According to many Metallica devotees, the official version of the band's 2008 record Death Magnetic is not the one worth listening to. Upon the album's release, fan forums exploded in disgust, choked with complaints that the songs sounded shrill, distorted, ear-splitting. These listeners liked the music and the songwriting, but everything was so loud they couldn't really hear anything. There was no nuance. Their ears hurt. And these are Metallica fans—people ostensibly undeterred by extremity. But this was too much.
The consensus seemed to be that Death Magnetic was a good record that sounded like shit. That the whole thing was drastically over-compressed, eliminating any sort of dynamic range. That it had been ruined in mastering. Eventually, more than 12,000 fans signed a petition in protest of the "unlistenable" product, and a mass mail-back-a-thon of CDs commenced. The whole episode provoked a series of questions, not just about what had gone wrong with Death Magnetic but about the craft in question: What is mastering, exactly? How does it work? Beyond the engineers themselves, almost no one seems to know.
An article on sound engineering, but the real question is, people listened to Metallica after 2000?

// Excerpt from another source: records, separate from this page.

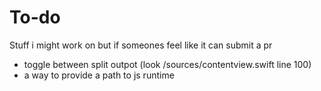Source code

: # To-do
Stuff i might work on but if someones feel like it can submit a pr

- toggle between split outpot (look /sources/contentview.swift line 100)
- a way to provide a path to js runtime
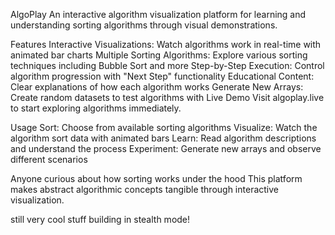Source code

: AlgoPlay
An interactive algorithm visualization platform for learning and understanding sorting algorithms through visual demonstrations.

Features
Interactive Visualizations: Watch algorithms work in real-time with animated bar charts
Multiple Sorting Algorithms: Explore various sorting techniques including Bubble Sort and more
Step-by-Step Execution: Control algorithm progression with "Next Step" functionality
Educational Content: Clear explanations of how each algorithm works
Generate New Arrays: Create random datasets to test algorithms with
Live Demo
Visit algoplay.live to start exploring algorithms immediately.

Usage
Sort: Choose from available sorting algorithms
Visualize: Watch the algorithm sort data with animated bars
Learn: Read algorithm descriptions and understand the process
Experiment: Generate new arrays and observe different scenarios

Anyone curious about how sorting works under the hood
This platform makes abstract algorithmic concepts tangible through interactive visualization.

still very cool stuff building in stealth mode!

(Score: 1) by toddestan on Saturday May 28 2016, @02:17AM
It's a lot more complicated than that if you want it to sound good. You don't want the trumpets to be too loud, or the drums too soft, the flute to get drowned out, and so forth. So you typically have several microphones positioned in and around the orchestra, which you then have to mix it all together to get it to sound right. Generally you'd also want it to be in stereo too (or perhaps even surround, though that never really caught on). Yes, you can try to have one (or two) well positioned microphones and then press it right to wax/vinyl/CD/whatever but it won't sound nearly as good.
(Score: 2) by purple_cobra on Monday May 30 2016, @12:14PM
"...the flute to get drowned out..."
Please send this person to record Jethro Tull!